▶ _What you will do_: Each of the entries below needs to be given again exactly.

*** Opening of Working data ***

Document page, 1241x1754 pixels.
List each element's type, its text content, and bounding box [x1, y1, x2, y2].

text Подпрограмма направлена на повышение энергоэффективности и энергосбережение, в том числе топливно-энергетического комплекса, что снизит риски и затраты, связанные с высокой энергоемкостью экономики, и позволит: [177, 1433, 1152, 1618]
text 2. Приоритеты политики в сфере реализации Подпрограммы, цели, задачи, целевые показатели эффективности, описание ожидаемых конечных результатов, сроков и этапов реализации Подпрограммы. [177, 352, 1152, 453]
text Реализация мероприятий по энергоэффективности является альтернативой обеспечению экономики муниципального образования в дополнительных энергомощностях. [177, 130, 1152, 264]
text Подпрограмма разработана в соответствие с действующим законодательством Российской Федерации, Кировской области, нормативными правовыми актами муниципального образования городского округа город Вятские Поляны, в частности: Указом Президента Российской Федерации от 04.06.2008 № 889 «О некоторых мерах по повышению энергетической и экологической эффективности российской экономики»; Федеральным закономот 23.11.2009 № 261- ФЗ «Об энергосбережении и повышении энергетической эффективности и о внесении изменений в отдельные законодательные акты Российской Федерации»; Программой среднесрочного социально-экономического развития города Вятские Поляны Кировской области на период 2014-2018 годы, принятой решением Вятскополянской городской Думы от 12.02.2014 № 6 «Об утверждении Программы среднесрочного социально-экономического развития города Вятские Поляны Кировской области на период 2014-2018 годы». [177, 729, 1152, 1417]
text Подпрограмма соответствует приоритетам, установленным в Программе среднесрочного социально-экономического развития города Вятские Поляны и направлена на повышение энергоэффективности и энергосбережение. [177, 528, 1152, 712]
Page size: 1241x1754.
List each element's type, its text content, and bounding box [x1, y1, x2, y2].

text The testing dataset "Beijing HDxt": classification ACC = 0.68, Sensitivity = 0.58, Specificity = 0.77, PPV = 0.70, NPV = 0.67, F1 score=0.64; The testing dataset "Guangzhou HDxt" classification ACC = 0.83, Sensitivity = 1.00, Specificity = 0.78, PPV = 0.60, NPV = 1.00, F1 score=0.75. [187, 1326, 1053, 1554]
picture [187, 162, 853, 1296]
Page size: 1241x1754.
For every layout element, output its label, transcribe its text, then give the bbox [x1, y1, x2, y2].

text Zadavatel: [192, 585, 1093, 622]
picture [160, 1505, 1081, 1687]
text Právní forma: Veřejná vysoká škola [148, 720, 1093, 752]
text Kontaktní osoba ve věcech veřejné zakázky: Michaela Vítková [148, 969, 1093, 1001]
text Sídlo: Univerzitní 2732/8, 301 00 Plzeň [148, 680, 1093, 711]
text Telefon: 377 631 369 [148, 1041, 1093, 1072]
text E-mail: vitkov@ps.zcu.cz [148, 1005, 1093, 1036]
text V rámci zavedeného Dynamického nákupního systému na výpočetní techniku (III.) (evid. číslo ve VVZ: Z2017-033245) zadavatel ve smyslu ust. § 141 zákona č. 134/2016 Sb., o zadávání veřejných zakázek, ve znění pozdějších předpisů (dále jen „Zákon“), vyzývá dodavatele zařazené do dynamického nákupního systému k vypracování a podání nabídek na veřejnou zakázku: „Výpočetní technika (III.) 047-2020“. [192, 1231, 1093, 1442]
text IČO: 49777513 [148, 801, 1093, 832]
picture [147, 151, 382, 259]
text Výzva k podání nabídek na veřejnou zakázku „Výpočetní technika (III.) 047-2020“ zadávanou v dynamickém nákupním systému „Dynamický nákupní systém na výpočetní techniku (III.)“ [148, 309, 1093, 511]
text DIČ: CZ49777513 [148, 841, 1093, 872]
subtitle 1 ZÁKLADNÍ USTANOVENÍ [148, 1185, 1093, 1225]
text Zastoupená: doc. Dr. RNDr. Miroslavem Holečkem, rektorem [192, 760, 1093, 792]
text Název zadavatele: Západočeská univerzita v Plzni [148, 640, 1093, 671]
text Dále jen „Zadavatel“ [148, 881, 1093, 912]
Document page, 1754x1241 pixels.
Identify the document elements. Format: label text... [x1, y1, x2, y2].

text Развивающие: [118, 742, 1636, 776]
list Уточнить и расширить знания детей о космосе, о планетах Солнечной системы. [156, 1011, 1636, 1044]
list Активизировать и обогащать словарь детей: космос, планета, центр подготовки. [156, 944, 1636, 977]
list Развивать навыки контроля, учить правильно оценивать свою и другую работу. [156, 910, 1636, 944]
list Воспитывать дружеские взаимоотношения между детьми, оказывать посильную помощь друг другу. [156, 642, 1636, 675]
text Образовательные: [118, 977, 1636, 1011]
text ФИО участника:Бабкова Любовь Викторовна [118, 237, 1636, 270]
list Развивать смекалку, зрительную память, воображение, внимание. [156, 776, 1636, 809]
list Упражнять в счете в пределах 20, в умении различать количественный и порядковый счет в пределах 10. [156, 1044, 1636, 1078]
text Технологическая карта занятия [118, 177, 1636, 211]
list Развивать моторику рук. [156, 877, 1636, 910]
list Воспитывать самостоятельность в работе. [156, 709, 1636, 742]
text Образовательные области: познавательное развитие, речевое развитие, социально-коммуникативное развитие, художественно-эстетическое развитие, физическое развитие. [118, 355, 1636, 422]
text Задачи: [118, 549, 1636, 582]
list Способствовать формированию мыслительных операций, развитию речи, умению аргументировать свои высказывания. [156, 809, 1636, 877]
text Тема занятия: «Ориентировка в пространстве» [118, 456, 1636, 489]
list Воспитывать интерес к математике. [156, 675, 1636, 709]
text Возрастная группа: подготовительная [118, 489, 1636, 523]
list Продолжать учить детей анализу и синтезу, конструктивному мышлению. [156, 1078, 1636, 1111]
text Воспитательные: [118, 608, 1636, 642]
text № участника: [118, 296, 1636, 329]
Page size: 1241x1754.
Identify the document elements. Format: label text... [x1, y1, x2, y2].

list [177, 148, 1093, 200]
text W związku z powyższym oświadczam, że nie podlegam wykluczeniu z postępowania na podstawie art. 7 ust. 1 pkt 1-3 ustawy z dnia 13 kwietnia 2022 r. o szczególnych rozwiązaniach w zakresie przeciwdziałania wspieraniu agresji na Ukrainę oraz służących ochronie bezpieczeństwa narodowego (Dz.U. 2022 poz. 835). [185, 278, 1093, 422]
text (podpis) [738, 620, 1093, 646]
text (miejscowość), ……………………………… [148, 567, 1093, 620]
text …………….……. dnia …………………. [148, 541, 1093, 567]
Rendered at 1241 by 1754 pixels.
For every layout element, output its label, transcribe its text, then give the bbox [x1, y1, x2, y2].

*** Close of Working data ***

▶ _Task result_:
Document page, 1241x1754 pixels.
List each element's type, its text content, and bounding box [x1, y1, x2, y2].

text Подпрограмма направлена на повышение энергоэффективности и энергосбережение, в том числе топливно-энергетического комплекса, что снизит риски и затраты, связанные с высокой энергоемкостью экономики, и позволит: [177, 1433, 1152, 1618]
text 2. Приоритеты политики в сфере реализации Подпрограммы, цели, задачи, целевые показатели эффективности, описание ожидаемых конечных результатов, сроков и этапов реализации Подпрограммы. [177, 352, 1152, 453]
text Реализация мероприятий по энергоэффективности является альтернативой обеспечению экономики муниципального образования в дополнительных энергомощностях. [177, 130, 1152, 264]
text Подпрограмма разработана в соответствие с действующим законодательством Российской Федерации, Кировской области, нормативными правовыми актами муниципального образования городского округа город Вятские Поляны, в частности: Указом Президента Российской Федерации от 04.06.2008 № 889 «О некоторых мерах по повышению энергетической и экологической эффективности российской экономики»; Федеральным закономот 23.11.2009 № 261- ФЗ «Об энергосбережении и повышении энергетической эффективности и о внесении изменений в отдельные законодательные акты Российской Федерации»; Программой среднесрочного социально-экономического развития города Вятские Поляны Кировской области на период 2014-2018 годы, принятой решением Вятскополянской городской Думы от 12.02.2014 № 6 «Об утверждении Программы среднесрочного социально-экономического развития города Вятские Поляны Кировской области на период 2014-2018 годы». [177, 729, 1152, 1417]
text Подпрограмма соответствует приоритетам, установленным в Программе среднесрочного социально-экономического развития города Вятские Поляны и направлена на повышение энергоэффективности и энергосбережение. [177, 528, 1152, 712]
Page size: 1241x1754.
List each element's type, its text content, and bounding box [x1, y1, x2, y2].

text The testing dataset "Beijing HDxt": classification ACC = 0.68, Sensitivity = 0.58, Specificity = 0.77, PPV = 0.70, NPV = 0.67, F1 score=0.64; The testing dataset "Guangzhou HDxt" classification ACC = 0.83, Sensitivity = 1.00, Specificity = 0.78, PPV = 0.60, NPV = 1.00, F1 score=0.75. [187, 1326, 1053, 1554]
picture [187, 162, 853, 1296]
Page size: 1241x1754.
For every layout element, output its label, transcribe its text, then give the bbox [x1, y1, x2, y2].

text Zadavatel: [192, 585, 1093, 622]
picture [160, 1505, 1081, 1687]
text Právní forma: Veřejná vysoká škola [148, 720, 1093, 752]
text Kontaktní osoba ve věcech veřejné zakázky: Michaela Vítková [148, 969, 1093, 1001]
text Sídlo: Univerzitní 2732/8, 301 00 Plzeň [148, 680, 1093, 711]
text Telefon: 377 631 369 [148, 1041, 1093, 1072]
text E-mail: vitkov@ps.zcu.cz [148, 1005, 1093, 1036]
text V rámci zavedeného Dynamického nákupního systému na výpočetní techniku (III.) (evid. číslo ve VVZ: Z2017-033245) zadavatel ve smyslu ust. § 141 zákona č. 134/2016 Sb., o zadávání veřejných zakázek, ve znění pozdějších předpisů (dále jen „Zákon“), vyzývá dodavatele zařazené do dynamického nákupního systému k vypracování a podání nabídek na veřejnou zakázku: „Výpočetní technika (III.) 047-2020“. [192, 1231, 1093, 1442]
text IČO: 49777513 [148, 801, 1093, 832]
picture [147, 151, 382, 259]
text Výzva k podání nabídek na veřejnou zakázku „Výpočetní technika (III.) 047-2020“ zadávanou v dynamickém nákupním systému „Dynamický nákupní systém na výpočetní techniku (III.)“ [148, 309, 1093, 511]
text DIČ: CZ49777513 [148, 841, 1093, 872]
subtitle 1 ZÁKLADNÍ USTANOVENÍ [148, 1185, 1093, 1225]
text Zastoupená: doc. Dr. RNDr. Miroslavem Holečkem, rektorem [192, 760, 1093, 792]
text Název zadavatele: Západočeská univerzita v Plzni [148, 640, 1093, 671]
text Dále jen „Zadavatel“ [148, 881, 1093, 912]
Document page, 1754x1241 pixels.
Identify the document elements. Format: label text... [x1, y1, x2, y2].

text Развивающие: [118, 742, 1636, 776]
list Уточнить и расширить знания детей о космосе, о планетах Солнечной системы. [156, 1011, 1636, 1044]
list Активизировать и обогащать словарь детей: космос, планета, центр подготовки. [156, 944, 1636, 977]
list Развивать навыки контроля, учить правильно оценивать свою и другую работу. [156, 910, 1636, 944]
list Воспитывать дружеские взаимоотношения между детьми, оказывать посильную помощь друг другу. [156, 642, 1636, 675]
text Образовательные: [118, 977, 1636, 1011]
text ФИО участника:Бабкова Любовь Викторовна [118, 237, 1636, 270]
list Развивать смекалку, зрительную память, воображение, внимание. [156, 776, 1636, 809]
list Упражнять в счете в пределах 20, в умении различать количественный и порядковый счет в пределах 10. [156, 1044, 1636, 1078]
text Технологическая карта занятия [118, 177, 1636, 211]
list Развивать моторику рук. [156, 877, 1636, 910]
list Воспитывать самостоятельность в работе. [156, 709, 1636, 742]
text Образовательные области: познавательное развитие, речевое развитие, социально-коммуникативное развитие, художественно-эстетическое развитие, физическое развитие. [118, 355, 1636, 422]
text Задачи: [118, 549, 1636, 582]
list Способствовать формированию мыслительных операций, развитию речи, умению аргументировать свои высказывания. [156, 809, 1636, 877]
text Тема занятия: «Ориентировка в пространстве» [118, 456, 1636, 489]
list Воспитывать интерес к математике. [156, 675, 1636, 709]
text Возрастная группа: подготовительная [118, 489, 1636, 523]
list Продолжать учить детей анализу и синтезу, конструктивному мышлению. [156, 1078, 1636, 1111]
text Воспитательные: [118, 608, 1636, 642]
text № участника: [118, 296, 1636, 329]
Page size: 1241x1754.
Identify the document elements. Format: label text... [x1, y1, x2, y2].

list [177, 148, 1093, 200]
text W związku z powyższym oświadczam, że nie podlegam wykluczeniu z postępowania na podstawie art. 7 ust. 1 pkt 1-3 ustawy z dnia 13 kwietnia 2022 r. o szczególnych rozwiązaniach w zakresie przeciwdziałania wspieraniu agresji na Ukrainę oraz służących ochronie bezpieczeństwa narodowego (Dz.U. 2022 poz. 835). [185, 278, 1093, 422]
text (podpis) [738, 620, 1093, 646]
text (miejscowość), ……………………………… [148, 567, 1093, 620]
text …………….……. dnia …………………. [148, 541, 1093, 567]
Rendered at 1241 by 1754 pixels.
For every layout element, output its label, transcribe its text, then give the bbox [x1, y1, x2, y2].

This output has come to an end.